I am going to assume that by "how to implement the model" you mean "how to predict the label for a new image".

First off, note that this does not have anything to do with the saved svm_data.dat per se, unless you want to do this in a different script/session, in which case you can reload your trained svm object from the file.

With that out of the way, making a prediction for new data requires three steps:

  1. If your new data is somehow different from the training data, preprocess it so it matches the training data (see inverting and resizing below).

  2. Extract features the same way as was done for the training data.

  3. Use the trained classifier to predict the label.

For the example image you uploaded, this can be done as follows:

# Load the image
img_predict = cv2.imread('predict.png', 0)

# Preprocessing: this image is inverted compared to the training data
# Here it is inverted back
img_predict = np.invert(img_predict)

# Preprocessing: it also has a completely different size
# This resizes it to the same size as the training data
img_predict = cv2.resize(img_predict, (20, 20), interpolation=cv2.INTER_CUBIC)

# Extract the features
img_predict_ready = np.float32(hog(deskew(img_predict)))

# Reload the trained svm
# Not necessary if predicting is done in the same session as training
svm = cv2.SVM()
svm.load("svm_data.dat")

# Run the prediction
prediction = svm.predict(img_predict_ready)
print int(prediction)

The output is 0, as expected.

Note that it is very important to match the data you want to classify to the data you used for training.

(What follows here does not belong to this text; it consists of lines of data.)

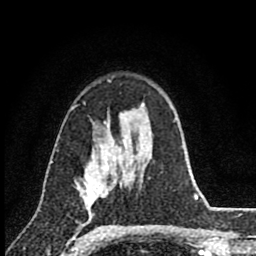
Breast MRI (dynamic contrast-enhanced), one axial slice; slice 59 of 80 in the series (ordered by position); cropped to one breast; dynamic contrast-enhanced series, time point 2 of 8 at this slice position (early post-contrast); 1.5 T; TE 2.8 ms, TR 7.1 ms; 2 mm slice thickness; 256 × 256 image matrix, field of view 140 × 140 mm. Female patient.
Structures marked on this image (semi-automatically segmented with operator editing):
- enhancing-tissue mask used for the functional tumour volume (all voxels passing the contrast-enhancement thresholds inside the analysis volume; usually the tumour): box from (x=77, y=147) to (x=117, y=215) px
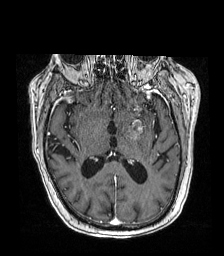
Brain MRI from a brain-tumour surgery series, one axial slice. Slice 89 of 192 in the series (ordered by position). T1-weighted post-contrast. 224 × 256 image matrix, field of view 219 × 250 mm. Case-level facts recorded for this patient, not image findings: histopathology: Metastatic carcinoma from lung primary.
Outlined on this slice (outlined manually by an expert reader):
- tumour: bounding box (x1, y1, x2, y2) in pixels: (125, 116, 140, 136)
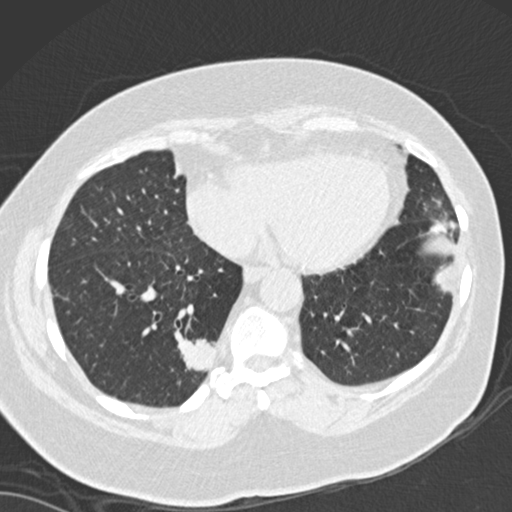
Chest CT (low-dose screening protocol), one axial image, first (baseline) screen, lung window (W 1500 / L -600 HU), slice 110 of 162 in the series. Female participant, aged 66 years at enrolment. Current smoker at enrolment.
Expert reader's lesion annotation, box from (x=143, y=312) to (x=236, y=409) px. The screening reader recorded 3 non-calcified nodules or masses ≥4 mm on this exam (left lower lobe, left lower lobe, right lower lobe); which of them this box marks is not recorded. Later outcome: lung cancer diagnosed 67 days after this screen — adenocarcinoma, NOS, right lower lobe, well differentiated (G1), stage IB (AJCC 6th edition), 55 mm at pathology.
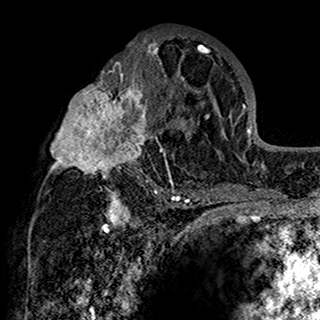
Breast MRI (dynamic contrast-enhanced), one axial slice; position 82 of 160 along the scan axis; cropped to one breast; dynamic contrast-enhanced series, time point 2 of 7 at this slice position (early post-contrast); 1.5 T; TE 2.7 ms, TR 5.4 ms; 320 × 320 image matrix, field of view 192 × 192 mm. Female patient.
Annotated regions visible in this slice (semi-automatically segmented with operator editing):
- enhancing-tissue mask used for the functional tumour volume (all voxels passing the contrast-enhancement thresholds inside the analysis volume; usually the tumour): box from (x=48, y=34) to (x=201, y=198) px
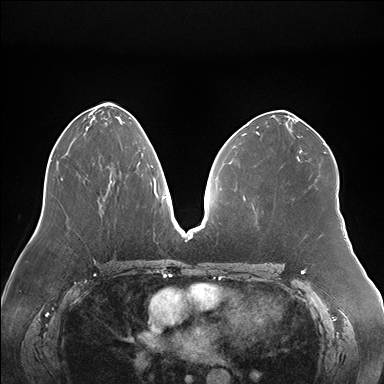
Breast MRI (dynamic contrast-enhanced), one axial slice; dynamic contrast-enhanced series, time point 2 of 7 at this slice position (early post-contrast); 1.5 T; TE 1.5 ms, TR 4.1 ms; 1.1 mm slice thickness; 384 × 384 image matrix, field of view 380 × 380 mm. Female patient.
Annotated regions visible in this slice (semi-automatic segmentation, software-assisted and operator-edited):
- enhancing-tissue mask used for the functional tumour volume (all voxels passing the contrast-enhancement thresholds inside the analysis volume; usually the tumour): bounding box [x1, y1, x2, y2] px = [104, 195, 106, 197]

In this case, skipping the re-sizing step will lead to a mis-classification of the image as 2.

Furthermore, a closer look at the image reveals that it is still a bit different from the training data (more background, different mean), so I would not be surprised if the classifier ends up performing a bit worse on images like this compared to the test data used in the original tutorial (which was just half of the training data). However, this depends on how sensitive the feature extraction is to the differences between the training images and your prediction images.